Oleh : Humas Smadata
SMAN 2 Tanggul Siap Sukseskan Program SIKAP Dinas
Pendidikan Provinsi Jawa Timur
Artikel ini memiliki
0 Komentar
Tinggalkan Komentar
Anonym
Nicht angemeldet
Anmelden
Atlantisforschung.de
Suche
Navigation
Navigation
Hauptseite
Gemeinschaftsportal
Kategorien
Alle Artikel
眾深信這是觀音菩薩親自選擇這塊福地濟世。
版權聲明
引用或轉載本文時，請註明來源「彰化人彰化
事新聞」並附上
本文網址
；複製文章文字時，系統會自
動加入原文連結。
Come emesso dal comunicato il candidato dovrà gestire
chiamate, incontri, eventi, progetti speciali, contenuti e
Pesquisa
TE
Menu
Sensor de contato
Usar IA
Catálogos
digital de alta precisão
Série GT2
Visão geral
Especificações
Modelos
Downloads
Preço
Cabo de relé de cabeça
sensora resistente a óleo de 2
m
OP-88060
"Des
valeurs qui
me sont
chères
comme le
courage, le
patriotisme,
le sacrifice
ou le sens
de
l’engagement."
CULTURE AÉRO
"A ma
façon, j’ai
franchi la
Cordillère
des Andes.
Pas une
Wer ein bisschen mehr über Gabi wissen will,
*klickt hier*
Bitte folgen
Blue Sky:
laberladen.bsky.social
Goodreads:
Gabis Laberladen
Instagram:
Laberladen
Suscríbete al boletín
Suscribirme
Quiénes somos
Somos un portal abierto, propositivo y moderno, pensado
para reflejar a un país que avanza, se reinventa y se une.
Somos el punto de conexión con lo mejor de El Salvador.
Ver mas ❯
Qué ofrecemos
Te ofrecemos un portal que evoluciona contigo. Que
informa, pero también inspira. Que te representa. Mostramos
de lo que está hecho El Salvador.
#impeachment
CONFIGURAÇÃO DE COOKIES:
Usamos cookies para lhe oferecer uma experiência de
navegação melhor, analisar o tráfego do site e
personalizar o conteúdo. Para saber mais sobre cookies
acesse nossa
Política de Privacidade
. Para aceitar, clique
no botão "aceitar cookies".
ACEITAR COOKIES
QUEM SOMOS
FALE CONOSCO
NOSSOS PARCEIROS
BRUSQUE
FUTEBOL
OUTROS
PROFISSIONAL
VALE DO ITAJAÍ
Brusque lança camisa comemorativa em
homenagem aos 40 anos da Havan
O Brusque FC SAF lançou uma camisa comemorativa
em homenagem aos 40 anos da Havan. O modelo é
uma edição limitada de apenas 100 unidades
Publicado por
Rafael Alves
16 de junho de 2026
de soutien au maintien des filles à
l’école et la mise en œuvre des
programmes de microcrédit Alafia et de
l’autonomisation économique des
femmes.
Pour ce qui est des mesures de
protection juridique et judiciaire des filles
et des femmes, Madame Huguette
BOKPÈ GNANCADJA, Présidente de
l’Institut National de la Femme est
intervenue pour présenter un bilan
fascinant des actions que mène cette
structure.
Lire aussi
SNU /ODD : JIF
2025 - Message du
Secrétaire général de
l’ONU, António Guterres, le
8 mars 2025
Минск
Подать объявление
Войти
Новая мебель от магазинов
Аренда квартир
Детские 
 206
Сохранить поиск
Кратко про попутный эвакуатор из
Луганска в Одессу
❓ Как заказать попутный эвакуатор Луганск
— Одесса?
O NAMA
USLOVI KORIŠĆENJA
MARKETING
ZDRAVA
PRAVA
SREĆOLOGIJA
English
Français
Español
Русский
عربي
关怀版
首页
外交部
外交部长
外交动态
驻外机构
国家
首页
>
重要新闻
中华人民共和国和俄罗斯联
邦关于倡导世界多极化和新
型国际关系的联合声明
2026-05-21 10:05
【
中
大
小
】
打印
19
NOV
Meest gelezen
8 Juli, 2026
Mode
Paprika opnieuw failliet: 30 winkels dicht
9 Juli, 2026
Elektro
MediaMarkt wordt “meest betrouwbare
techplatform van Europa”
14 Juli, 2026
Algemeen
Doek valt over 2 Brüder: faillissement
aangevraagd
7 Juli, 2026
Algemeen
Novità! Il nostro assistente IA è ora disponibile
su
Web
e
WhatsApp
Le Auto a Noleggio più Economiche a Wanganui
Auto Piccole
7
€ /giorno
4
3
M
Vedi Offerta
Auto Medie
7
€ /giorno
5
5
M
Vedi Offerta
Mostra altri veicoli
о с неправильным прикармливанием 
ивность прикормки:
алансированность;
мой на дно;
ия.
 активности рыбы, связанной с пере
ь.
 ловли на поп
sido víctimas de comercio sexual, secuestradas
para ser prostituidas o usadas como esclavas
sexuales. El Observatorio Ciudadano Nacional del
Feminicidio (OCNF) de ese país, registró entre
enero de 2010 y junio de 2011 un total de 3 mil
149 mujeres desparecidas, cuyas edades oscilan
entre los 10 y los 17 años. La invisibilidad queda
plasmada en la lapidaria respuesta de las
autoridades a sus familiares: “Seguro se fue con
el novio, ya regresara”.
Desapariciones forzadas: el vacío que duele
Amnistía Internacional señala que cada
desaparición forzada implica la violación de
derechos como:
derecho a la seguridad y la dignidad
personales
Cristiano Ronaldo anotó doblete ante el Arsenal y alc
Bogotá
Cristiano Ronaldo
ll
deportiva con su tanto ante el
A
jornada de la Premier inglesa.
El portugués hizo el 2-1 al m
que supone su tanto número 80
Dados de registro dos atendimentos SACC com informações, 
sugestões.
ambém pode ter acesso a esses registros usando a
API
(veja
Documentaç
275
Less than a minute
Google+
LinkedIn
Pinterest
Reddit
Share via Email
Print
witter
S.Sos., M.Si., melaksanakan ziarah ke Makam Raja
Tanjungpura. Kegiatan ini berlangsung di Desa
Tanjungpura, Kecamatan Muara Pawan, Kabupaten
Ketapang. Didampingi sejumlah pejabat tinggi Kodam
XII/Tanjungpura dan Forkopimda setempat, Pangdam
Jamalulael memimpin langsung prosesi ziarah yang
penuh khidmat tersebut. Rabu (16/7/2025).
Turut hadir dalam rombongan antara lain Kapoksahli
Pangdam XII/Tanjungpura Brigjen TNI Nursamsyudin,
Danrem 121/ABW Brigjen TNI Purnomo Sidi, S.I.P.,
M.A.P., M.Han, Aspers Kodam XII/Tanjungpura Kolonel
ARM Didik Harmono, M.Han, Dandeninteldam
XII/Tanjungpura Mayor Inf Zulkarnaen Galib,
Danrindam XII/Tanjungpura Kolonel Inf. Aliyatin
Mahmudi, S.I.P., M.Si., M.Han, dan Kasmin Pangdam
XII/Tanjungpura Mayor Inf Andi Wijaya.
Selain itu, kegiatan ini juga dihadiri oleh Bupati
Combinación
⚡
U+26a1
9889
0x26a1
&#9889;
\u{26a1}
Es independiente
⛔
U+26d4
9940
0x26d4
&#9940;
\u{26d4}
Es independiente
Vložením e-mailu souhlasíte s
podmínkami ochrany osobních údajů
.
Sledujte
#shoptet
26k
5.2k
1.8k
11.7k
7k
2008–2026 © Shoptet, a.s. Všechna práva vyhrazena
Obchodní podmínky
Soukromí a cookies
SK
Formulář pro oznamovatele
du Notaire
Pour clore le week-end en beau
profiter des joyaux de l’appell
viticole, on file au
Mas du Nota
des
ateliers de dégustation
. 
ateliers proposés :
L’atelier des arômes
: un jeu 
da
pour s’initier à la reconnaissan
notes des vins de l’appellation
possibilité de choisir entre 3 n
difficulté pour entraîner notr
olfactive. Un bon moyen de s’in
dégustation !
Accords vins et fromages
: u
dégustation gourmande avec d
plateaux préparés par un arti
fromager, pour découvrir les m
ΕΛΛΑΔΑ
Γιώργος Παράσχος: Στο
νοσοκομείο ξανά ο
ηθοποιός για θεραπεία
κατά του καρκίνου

### Problem statement
The string "Juli" shows up in some lines of the listing. Copy each such line.

### Answer space
8 Juli, 2026
9 Juli, 2026
14 Juli, 2026
7 Juli, 2026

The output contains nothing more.